I admit that I’ve been split and torn a lot lately. Some days I think that I’m in the most satisfying, happy and loving relationship. Then, some days I feel as though I’m really just here as a placeholder. Like I’m the stop gap to whatever is actually about to come next. It feels like I’m really just being used for knowledge and time, not really getting the full energy that I should be receiving. Not getting the full love that should be felt. Far too often I hear words spoken and at first they rang with this breath of freshness and believability, now they are starting to ring hollow and muted. Almost as if said on program and repeated lifelessly as a means to pacify my concerns or deflect from the obvious stress or lack of excitement for this relationship.

It just feels so wrong. It doesn’t feel like it’s a utopian love that is embracing the challenges and the journey head on. It feels like this love is being weighed down, battered already by outside forces that truly have nothing to do with the happiness or success of this relationship, but maybe a little unexpected blowback or unpreparedness for responses has caused things to become more tense or unsettled than imagined. Maybe the hardened exterior and polished tough words aren’t really the story at all. Maybe the reality is that inside the soul and the mind and spirit aren’t all connected on one accord. Maybe this journey is too much and the effects are starting to show. Love shouldn’t feel or be this way.

Love shouldn’t feel forced or weak, not at this stage and to me at any point. If it’s real love it might take a beating, it might become strained, it might wain a little, but that’s when the reserves kick in. That’s when the mind and most importantly, the heart, churns and reminds you of why you chose this person and this journey in the first place. I tend to think that there are many little battles fought within a relationship, amongst both the couple as a whole and the individuals themselves. It is how these battles are fought and decided that determine what direction the relationship goes and its ultimate succession or failure. I think that ignoring the physical aspect of any meaningful relationship is dangerous and is a source of weakness.

I don’t think that you have to be sexually intimate every day or all the time, but I do believe that a healthy and satisfying sex life within a relationship, coupled with a healthy joint spirit and a combined hearty love for one another builds the foundations solid and strong, so that when the inevitable challenges and obstacles arise, you have enough in the tank to withstand them, defeat and overcome them and then take the time to refill the tank. To me, when any of those elements are missing or aren’t firing on all cylinders, you are already at a disadvantage and usually likely to experience a harder time recovering, if you recover because the base isn’t firm. The foundation has cracks and the obstacles only damage that unsettled ground further.
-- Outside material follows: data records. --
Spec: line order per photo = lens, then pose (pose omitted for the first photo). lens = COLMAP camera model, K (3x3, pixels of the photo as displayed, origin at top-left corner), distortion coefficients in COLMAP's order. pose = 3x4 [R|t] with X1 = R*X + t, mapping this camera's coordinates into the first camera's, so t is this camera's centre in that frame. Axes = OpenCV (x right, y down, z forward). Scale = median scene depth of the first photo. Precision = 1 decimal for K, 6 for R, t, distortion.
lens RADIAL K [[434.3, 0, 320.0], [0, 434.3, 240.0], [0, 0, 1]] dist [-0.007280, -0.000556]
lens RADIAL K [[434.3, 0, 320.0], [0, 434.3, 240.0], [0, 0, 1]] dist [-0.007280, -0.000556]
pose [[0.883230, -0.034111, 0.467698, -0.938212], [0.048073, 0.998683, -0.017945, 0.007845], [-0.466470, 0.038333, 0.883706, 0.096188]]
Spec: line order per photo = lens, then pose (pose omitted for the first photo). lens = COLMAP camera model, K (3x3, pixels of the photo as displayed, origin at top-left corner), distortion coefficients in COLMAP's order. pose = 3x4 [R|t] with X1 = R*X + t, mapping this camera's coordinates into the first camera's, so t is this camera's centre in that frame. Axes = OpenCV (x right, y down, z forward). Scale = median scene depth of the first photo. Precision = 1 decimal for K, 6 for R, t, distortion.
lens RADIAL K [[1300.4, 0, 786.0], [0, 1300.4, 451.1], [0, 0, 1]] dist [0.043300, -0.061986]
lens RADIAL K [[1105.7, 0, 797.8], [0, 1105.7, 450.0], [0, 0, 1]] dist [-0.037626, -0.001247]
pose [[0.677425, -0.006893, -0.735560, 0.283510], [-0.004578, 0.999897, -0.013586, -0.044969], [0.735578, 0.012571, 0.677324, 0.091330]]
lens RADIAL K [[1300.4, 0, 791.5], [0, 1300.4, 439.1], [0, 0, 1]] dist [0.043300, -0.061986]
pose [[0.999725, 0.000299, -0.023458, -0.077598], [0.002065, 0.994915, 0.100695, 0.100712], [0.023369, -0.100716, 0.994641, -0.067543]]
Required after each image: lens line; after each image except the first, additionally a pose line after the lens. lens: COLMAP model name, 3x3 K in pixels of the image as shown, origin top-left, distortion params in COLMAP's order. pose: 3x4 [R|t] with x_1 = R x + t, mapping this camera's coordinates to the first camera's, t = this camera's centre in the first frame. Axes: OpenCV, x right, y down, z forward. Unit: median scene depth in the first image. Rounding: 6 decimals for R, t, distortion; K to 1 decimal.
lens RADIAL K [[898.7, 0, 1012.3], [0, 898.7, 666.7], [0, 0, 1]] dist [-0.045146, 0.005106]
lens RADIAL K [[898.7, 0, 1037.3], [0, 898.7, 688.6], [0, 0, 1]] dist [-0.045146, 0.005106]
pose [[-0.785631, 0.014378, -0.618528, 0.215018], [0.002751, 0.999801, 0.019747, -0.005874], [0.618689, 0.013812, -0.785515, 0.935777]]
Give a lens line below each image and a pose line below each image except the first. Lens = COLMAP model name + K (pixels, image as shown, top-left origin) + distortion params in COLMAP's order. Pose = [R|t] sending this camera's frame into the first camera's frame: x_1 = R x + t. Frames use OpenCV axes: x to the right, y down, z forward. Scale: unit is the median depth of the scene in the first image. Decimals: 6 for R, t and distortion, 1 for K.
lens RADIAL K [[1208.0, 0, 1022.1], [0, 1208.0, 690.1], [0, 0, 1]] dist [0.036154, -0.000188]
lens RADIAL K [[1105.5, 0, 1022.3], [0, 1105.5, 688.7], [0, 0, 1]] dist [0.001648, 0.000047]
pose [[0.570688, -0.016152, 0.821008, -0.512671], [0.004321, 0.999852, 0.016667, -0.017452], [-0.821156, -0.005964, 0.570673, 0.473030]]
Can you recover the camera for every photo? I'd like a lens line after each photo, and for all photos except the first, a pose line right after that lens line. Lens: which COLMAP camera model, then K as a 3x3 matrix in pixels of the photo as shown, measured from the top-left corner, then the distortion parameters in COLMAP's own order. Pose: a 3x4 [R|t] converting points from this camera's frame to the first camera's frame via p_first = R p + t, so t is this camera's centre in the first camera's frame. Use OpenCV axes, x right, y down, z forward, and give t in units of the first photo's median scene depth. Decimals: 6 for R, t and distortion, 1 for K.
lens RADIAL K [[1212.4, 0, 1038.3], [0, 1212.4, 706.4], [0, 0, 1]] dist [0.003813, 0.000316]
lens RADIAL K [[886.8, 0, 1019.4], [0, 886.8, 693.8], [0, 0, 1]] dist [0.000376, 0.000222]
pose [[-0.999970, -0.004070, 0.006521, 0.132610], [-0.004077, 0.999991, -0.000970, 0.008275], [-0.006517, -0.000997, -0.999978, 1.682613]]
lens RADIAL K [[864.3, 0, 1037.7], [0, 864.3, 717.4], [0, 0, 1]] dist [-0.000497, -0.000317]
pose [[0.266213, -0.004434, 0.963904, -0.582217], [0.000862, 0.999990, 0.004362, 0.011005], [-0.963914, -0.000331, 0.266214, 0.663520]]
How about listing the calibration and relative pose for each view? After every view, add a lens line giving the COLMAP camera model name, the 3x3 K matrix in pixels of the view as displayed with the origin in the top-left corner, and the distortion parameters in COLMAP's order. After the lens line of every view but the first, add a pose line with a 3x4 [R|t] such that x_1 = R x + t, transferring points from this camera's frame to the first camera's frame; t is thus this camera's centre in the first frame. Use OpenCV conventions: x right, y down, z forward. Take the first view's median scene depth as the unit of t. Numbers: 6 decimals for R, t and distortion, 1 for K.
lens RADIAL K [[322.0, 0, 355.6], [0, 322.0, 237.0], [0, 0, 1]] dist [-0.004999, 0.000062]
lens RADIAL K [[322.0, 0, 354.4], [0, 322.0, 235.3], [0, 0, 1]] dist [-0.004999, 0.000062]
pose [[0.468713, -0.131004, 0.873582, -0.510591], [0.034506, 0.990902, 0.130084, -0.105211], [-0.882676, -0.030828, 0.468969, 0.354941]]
When the love feels wrong, you have to ask yourself why. You have to be willing to look yourself in the face and ask the tough question of is it you and if so what can you do. But, you also have to have the metal strength to realize it may be your partner and you have to approach them with respect and due caution, but you must be just as blunt and direct with them as you would be with yourself. Otherwise you have no true bond or friendship, let alone a healthy relationship. Once those answers are given, you must then seek the solutions that will allow for this to resolved in a manner that both of you want the situation to go. Be it fixing the issues or dissolving the relationship. Either way, one thing you should never do is allow it to fester or boil over. When love doesn’t feel right, you better make it right or walk away.